The Other Messiah
In Israel, unearthing the tale of a Jesus rival named Simon bar Kokhba.
Dr. Richard Freund: 'Extraordinary story.'
It was one of those conversations that can only happen in the Middle East. About a year and a half ago we were in Israel filming the splendid Roman ruins at Beit She'an for a CNN documentary on early Christianity (the premise: how did an itinerant rabbi and his illiterate fishermen friends wind up founding the religion of the Roman Empire?), when we spotted one of our crew engaged in animated conversation with an American tourist -- white running shoes, blue ball cap -- who was taking a quick peek at ancient history before the tour bus whisked him off in search of same, but elsewhere.
We were on a tight schedule, but when I went to extricate our guy from the tourist on his history buffet, it turned out -- as it often does over there -- to be much more than met the eye. And it would change our view of history -- about then, and about now.
It is, at heart, a Passover story.
'Come with me to Yavneh'
Passover, which begins at sundown on Saturday, is the Jewish commemoration of the liberation of the Jews from centuries of slavery in Egypt. Its name derives from the belief that God "passed over" the homes of Jews when he was killing off the first-born of Egypt as part of His divine assistance to the monotheistic Jews.
Once freed from slavery, and having completed their hasty departure across the Red Sea to "the Holy Land" (receiving the Covenant or Ten Commandments en route; you can read the whole story in Exodus 1-15), the Jews were then free to practice their monotheism as they awaited the coming of the Messiah -- God's anointed Jewish king whose rule would usher in the Messianic Age of peace and justice.
Indeed, one of the Passover Seder rituals is to pour an extra cup of wine for the prophet Elijah, who is supposed to visit at Passover to announce that the Messiah is en route.
The Last Supper of Jesus was a Passover Seder, and a small band of Jews thought that he was the Messiah whom Elijah prophesied. Many others did not -- the Messiah certainly wasn't supposed to get executed by the Romans.

──────────────────────────────

_Aim of the task:_ Quote the entire article above, "The Other Messiah," word for word.

_Supplied information:_
──────────────────────────────

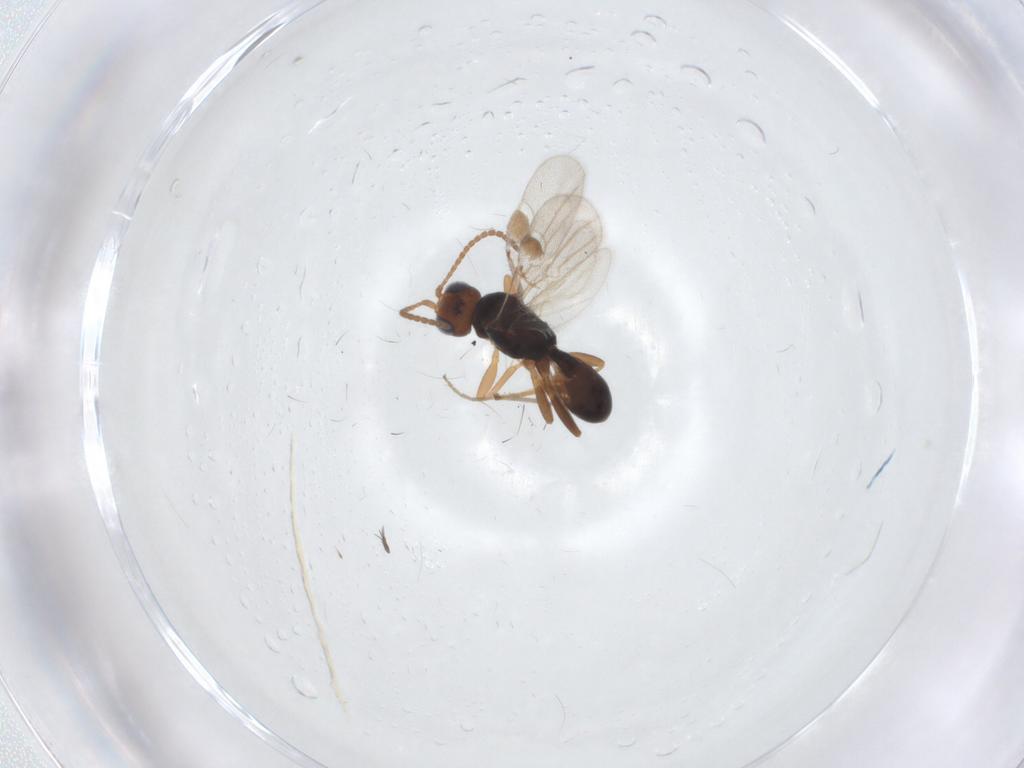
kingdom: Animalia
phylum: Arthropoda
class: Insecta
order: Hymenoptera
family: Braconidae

──────────────────────────────

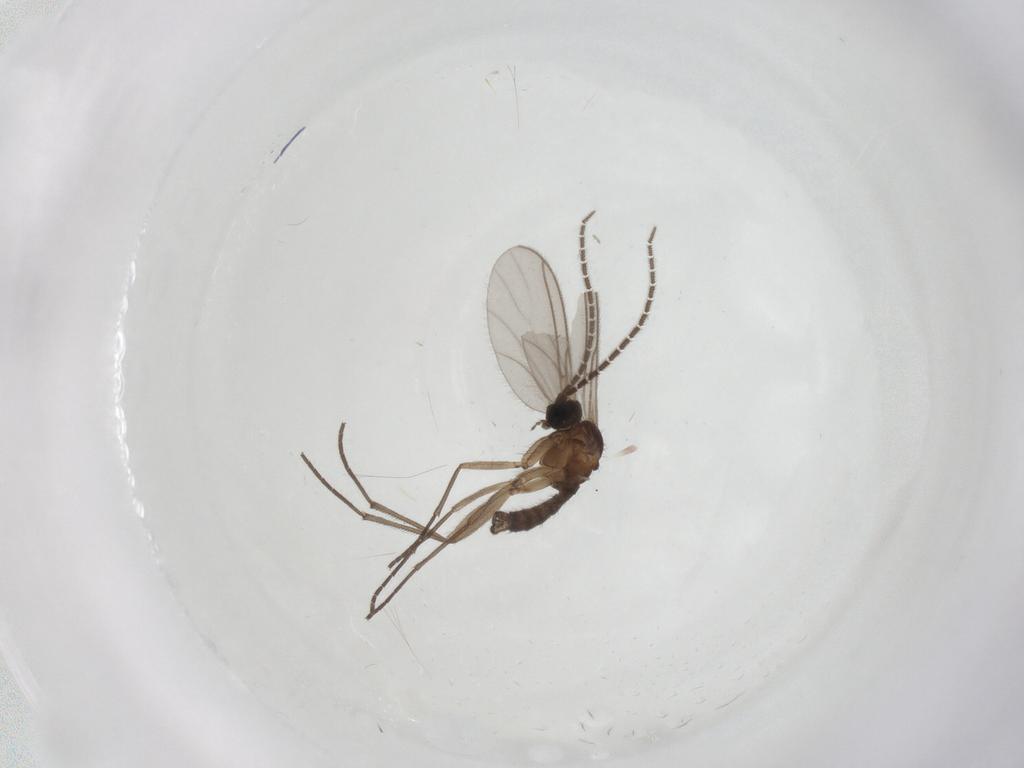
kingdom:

──────────────────────────────

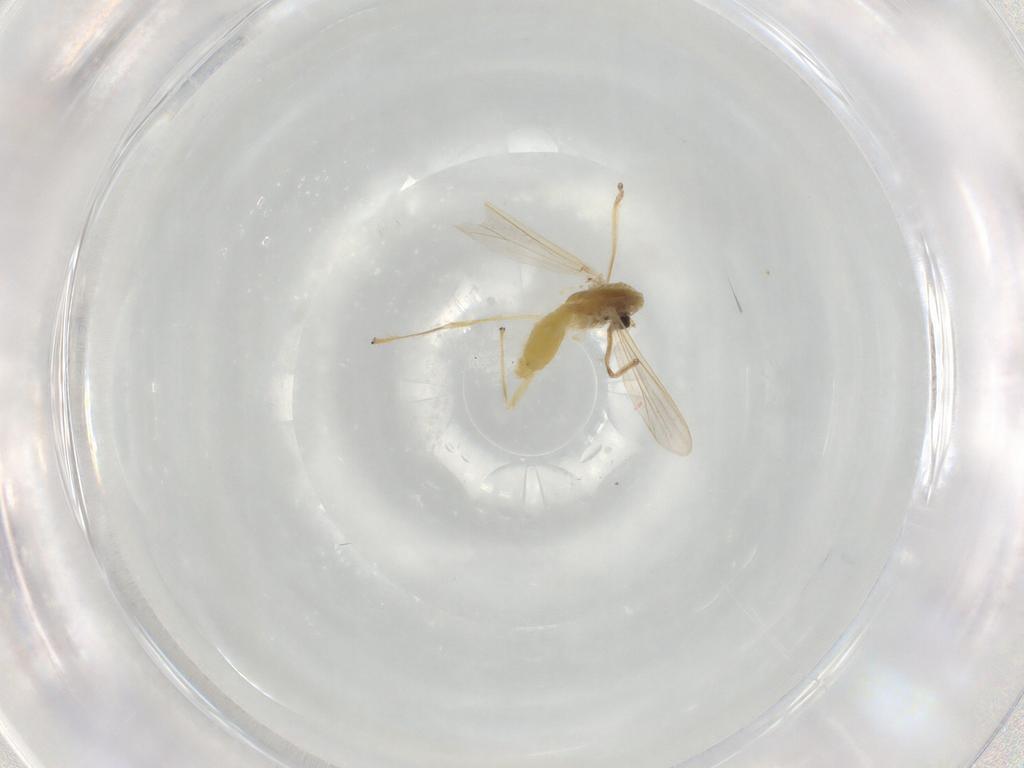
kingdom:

──────────────────────────────

_Written answer:_
The Other Messiah
In Israel, unearthing the tale of a Jesus rival named Simon bar Kokhba.
Dr. Richard Freund: 'Extraordinary story.'
It was one of those conversations that can only happen in the Middle East. About a year and a half ago we were in Israel filming the splendid Roman ruins at Beit She'an for a CNN documentary on early Christianity (the premise: how did an itinerant rabbi and his illiterate fishermen friends wind up founding the religion of the Roman Empire?), when we spotted one of our crew engaged in animated conversation with an American tourist -- white running shoes, blue ball cap -- who was taking a quick peek at ancient history before the tour bus whisked him off in search of same, but elsewhere.
We were on a tight schedule, but when I went to extricate our guy from the tourist on his history buffet, it turned out -- as it often does over there -- to be much more than met the eye. And it would change our view of history -- about then, and about now.
It is, at heart, a Passover story.
'Come with me to Yavneh'
Passover, which begins at sundown on Saturday, is the Jewish commemoration of the liberation of the Jews from centuries of slavery in Egypt. Its name derives from the belief that God "passed over" the homes of Jews when he was killing off the first-born of Egypt as part of His divine assistance to the monotheistic Jews.
Once freed from slavery, and having completed their hasty departure across the Red Sea to "the Holy Land" (receiving the Covenant or Ten Commandments en route; you can read the whole story in Exodus 1-15), the Jews were then free to practice their monotheism as they awaited the coming of the Messiah -- God's anointed Jewish king whose rule would usher in the Messianic Age of peace and justice.
Indeed, one of the Passover Seder rituals is to pour an extra cup of wine for the prophet Elijah, who is supposed to visit at Passover to announce that the Messiah is en route.
The Last Supper of Jesus was a Passover Seder, and a small band of Jews thought that he was the Messiah whom Elijah prophesied. Many others did not -- the Messiah certainly wasn't supposed to get executed by the Romans.